In the last decade, we’ve become remarkably good at identifying exoplanets, or planets outside our solar system. In fact, we recently passed an impressive milestone of over 5,000 confirmed exoplanets discovered. However, most of these detections tell us little about the planets we’ve identified — typically only their distance from their host star, and their mass or size.
The next big step in exoplanet research is learning more about these planets, and in particular what their atmospheres are like. This is one of the major aims of the James Webb Space Telescope when it’s ready for science this summer, but in the meantime, researchers are getting creative to answer these questions. Recently, astronomers using data from the Hubble Space Telescope have investigated 25 exoplanets to find out about their atmospheres.
“Hubble enabled the in-depth characterization of 25 exoplanets, and the amount of information we learned about their chemistry and formation — thanks to a decade of intense observing campaigns — is incredible,” said lead author of the study, Quentin Changeat, in a statement.
The 25 planets investigated were a type called hot Jupiters, meaning they are roughly the size of Jupiter and they orbit very close to their host stars. The team looked for hydrogen ions and metal oxides in the planets’ atmospheres, which can help them learn about how the planets formed as well as learn about their atmospheric chemistry.

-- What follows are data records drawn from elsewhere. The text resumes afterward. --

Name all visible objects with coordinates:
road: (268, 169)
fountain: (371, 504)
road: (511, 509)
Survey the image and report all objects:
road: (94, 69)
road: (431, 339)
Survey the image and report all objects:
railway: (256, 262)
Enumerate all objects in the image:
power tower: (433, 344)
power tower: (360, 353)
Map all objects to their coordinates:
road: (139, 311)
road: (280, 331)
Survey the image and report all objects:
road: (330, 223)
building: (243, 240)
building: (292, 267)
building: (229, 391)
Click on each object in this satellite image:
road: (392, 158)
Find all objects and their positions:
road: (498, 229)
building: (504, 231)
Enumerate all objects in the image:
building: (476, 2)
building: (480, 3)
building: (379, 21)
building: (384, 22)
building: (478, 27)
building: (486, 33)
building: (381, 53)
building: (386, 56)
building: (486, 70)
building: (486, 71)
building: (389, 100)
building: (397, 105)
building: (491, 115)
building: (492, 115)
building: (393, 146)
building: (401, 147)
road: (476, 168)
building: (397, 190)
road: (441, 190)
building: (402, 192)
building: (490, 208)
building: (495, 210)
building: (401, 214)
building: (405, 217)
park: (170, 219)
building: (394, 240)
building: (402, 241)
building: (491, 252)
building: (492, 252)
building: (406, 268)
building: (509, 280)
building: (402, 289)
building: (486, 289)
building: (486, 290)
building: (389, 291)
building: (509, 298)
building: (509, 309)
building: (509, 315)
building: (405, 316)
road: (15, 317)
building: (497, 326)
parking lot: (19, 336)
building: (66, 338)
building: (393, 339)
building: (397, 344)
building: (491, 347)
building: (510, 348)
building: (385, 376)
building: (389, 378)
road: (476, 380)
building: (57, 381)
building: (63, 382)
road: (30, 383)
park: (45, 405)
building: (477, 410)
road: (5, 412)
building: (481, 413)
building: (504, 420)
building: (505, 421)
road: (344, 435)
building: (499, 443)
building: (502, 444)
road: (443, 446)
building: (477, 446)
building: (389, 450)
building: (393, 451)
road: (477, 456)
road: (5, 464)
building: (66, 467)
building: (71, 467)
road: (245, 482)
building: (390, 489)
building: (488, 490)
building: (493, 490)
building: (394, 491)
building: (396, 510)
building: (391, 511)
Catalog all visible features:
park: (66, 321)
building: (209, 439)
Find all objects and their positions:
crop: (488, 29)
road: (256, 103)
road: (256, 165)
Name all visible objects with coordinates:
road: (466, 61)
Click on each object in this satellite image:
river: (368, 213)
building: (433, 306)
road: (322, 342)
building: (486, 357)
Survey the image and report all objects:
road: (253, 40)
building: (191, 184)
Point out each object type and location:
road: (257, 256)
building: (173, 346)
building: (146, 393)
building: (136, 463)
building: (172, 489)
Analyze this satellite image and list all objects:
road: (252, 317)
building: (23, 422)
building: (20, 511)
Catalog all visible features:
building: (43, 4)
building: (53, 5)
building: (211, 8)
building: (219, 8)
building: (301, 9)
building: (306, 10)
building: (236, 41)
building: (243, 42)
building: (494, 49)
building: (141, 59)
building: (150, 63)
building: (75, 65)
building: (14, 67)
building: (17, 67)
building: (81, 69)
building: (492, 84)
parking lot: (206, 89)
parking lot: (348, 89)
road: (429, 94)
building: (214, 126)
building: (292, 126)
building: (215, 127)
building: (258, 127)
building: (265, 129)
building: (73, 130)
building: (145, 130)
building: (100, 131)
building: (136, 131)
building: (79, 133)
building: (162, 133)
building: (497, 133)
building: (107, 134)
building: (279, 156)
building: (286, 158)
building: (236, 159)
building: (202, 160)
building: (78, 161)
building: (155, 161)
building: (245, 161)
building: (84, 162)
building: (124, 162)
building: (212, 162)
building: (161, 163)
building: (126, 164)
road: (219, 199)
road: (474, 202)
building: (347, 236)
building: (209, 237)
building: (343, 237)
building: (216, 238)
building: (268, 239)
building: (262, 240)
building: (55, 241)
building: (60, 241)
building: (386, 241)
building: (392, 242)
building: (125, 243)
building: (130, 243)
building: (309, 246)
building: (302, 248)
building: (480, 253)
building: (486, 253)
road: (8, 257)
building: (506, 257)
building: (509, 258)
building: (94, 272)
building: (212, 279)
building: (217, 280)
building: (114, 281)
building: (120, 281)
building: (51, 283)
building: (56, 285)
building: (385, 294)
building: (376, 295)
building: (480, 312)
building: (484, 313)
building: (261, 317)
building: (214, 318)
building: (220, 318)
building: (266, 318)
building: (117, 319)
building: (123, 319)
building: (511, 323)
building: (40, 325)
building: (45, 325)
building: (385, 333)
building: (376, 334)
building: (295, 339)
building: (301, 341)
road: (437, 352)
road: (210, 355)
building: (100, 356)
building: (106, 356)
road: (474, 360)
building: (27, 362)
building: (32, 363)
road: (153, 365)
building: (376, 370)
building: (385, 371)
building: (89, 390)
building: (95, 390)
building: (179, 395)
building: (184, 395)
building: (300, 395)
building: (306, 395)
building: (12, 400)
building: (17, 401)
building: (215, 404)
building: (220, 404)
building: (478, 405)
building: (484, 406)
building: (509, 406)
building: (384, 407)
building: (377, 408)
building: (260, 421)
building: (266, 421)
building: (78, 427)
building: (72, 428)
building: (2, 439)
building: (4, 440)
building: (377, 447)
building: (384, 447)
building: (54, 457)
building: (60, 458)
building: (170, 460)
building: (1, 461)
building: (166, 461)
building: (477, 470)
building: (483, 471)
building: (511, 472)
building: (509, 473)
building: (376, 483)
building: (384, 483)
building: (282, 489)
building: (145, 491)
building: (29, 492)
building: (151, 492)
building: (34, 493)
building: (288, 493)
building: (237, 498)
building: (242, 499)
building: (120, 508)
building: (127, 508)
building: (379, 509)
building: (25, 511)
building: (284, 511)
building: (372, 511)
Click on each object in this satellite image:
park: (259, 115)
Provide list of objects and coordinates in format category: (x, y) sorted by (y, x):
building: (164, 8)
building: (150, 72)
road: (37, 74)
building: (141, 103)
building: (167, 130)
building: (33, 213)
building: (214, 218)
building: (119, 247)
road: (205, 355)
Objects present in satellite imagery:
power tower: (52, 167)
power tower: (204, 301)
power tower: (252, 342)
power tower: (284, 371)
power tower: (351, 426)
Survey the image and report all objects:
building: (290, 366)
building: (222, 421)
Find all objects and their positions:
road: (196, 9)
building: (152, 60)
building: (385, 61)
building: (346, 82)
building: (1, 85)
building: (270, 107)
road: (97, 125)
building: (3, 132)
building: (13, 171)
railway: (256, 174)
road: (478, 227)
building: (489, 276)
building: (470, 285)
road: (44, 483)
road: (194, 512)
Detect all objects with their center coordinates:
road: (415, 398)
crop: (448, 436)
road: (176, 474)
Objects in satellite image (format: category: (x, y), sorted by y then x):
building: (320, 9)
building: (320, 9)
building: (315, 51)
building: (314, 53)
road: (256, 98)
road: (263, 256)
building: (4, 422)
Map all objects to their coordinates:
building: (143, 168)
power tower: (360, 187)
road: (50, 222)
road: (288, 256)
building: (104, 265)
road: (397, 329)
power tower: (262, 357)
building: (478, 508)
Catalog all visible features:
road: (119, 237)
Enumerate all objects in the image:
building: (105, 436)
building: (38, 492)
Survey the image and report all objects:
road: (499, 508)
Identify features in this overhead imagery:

They combed through huge volumes of data including 600 hours of Hubble observations and 400 hours of observations from the now-retired Spitzer Space Telescope, looking at eclipses (when the exoplanet passes behind its star) and transits (when the exoplanet passes in front of its star).
This meant they could learn about correlations between atmospheric composition and other qualities, such as whether they showed thermal inversion — where an atmosphere gets hotter at higher altitudes. Thermal inversion was observed in the hottest exoplanets, with temperatures over 2,000 kelvin. The researchers also noted that there were hydrogen ions, titanium oxide, vanadium oxide, or iron hydride in almost all these hot atmospheres.
One of the notable things about this research is that it shows how large amounts of data can be used to look for large-scale trends in exoplanets. And that’s useful for predicting what other exoplanets might be like.
Researching these issues might even help us understand our own solar system, according to Changeat: “Many issues such as the origins of the water on Earth, the formation of the Moon, and the different evolutionary histories of Earth and Mars, are still unsolved despite our ability to obtain in-situ measurements. Large exoplanet population studies, such as the one we present here, aim at understanding those general processes.”